## Objective
Could you format every line of the records below as a numbered list, leaving out any blank lines?

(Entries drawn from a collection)
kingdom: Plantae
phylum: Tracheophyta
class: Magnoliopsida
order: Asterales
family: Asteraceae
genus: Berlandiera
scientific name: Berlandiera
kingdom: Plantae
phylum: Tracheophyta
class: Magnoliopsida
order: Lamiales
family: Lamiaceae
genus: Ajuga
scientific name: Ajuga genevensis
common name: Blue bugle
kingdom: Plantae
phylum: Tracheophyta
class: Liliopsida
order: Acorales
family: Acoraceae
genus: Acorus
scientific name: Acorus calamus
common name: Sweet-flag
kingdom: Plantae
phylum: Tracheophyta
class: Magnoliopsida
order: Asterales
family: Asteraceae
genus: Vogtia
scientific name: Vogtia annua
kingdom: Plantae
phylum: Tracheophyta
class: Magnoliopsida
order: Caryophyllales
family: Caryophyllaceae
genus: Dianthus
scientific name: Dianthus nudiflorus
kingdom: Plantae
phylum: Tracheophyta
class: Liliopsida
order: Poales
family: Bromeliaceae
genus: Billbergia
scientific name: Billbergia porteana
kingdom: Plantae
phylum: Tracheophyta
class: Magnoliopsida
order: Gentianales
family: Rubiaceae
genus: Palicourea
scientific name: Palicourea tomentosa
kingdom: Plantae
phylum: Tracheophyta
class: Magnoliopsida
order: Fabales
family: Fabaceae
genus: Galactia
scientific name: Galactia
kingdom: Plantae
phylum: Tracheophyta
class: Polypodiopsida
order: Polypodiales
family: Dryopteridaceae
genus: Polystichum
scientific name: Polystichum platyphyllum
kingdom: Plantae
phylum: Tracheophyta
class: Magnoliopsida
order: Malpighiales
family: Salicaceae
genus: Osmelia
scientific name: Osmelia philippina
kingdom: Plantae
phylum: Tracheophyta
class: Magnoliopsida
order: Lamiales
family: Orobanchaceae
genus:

## Exercise response
1. kingdom: Plantae
2. phylum: Tracheophyta
3. class: Magnoliopsida
4. order: Asterales
5. family: Asteraceae
6. genus: Berlandiera
7. scientific name: Berlandiera
8. kingdom: Plantae
9. phylum: Tracheophyta
10. class: Magnoliopsida
11. order: Lamiales
12. family: Lamiaceae
13. genus: Ajuga
14. scientific name: Ajuga genevensis
15. common name: Blue bugle
16. kingdom: Plantae
17. phylum: Tracheophyta
18. class: Liliopsida
19. order: Acorales
20. family: Acoraceae
21. genus: Acorus
22. scientific name: Acorus calamus
23. common name: Sweet-flag
24. kingdom: Plantae
25. phylum: Tracheophyta
26. class: Magnoliopsida
27. order: Asterales
28. family: Asteraceae
29. genus: Vogtia
30. scientific name: Vogtia annua
31. kingdom: Plantae
32. phylum: Tracheophyta
33. class: Magnoliopsida
34. order: Caryophyllales
35. family: Caryophyllaceae
36. genus: Dianthus
37. scientific name: Dianthus nudiflorus
38. kingdom: Plantae
39. phylum: Tracheophyta
40. class: Liliopsida
41. order: Poales
42. family: Bromeliaceae
43. genus: Billbergia
44. scientific name: Billbergia porteana
45. kingdom: Plantae
46. phylum: Tracheophyta
47. class: Magnoliopsida
48. order: Gentianales
49. family: Rubiaceae
50. genus: Palicourea
51. scientific name: Palicourea tomentosa
52. kingdom: Plantae
53. phylum: Tracheophyta
54. class: Magnoliopsida
55. order: Fabales
56. family: Fabaceae
57. genus: Galactia
58. scientific name: Galactia
59. kingdom: Plantae
60. phylum: Tracheophyta
61. class: Polypodiopsida
62. order: Polypodiales
63. family: Dryopteridaceae
64. genus: Polystichum
65. scientific name: Polystichum platyphyllum
66. kingdom: Plantae
67. phylum: Tracheophyta
68. class: Magnoliopsida
69. order: Malpighiales
70. family: Salicaceae
71. genus: Osmelia
72. scientific name: Osmelia philippina
73. kingdom: Plantae
74. phylum: Tracheophyta
75. class: Magnoliopsida
76. order: Lamiales
77. family: Orobanchaceae
78. genus:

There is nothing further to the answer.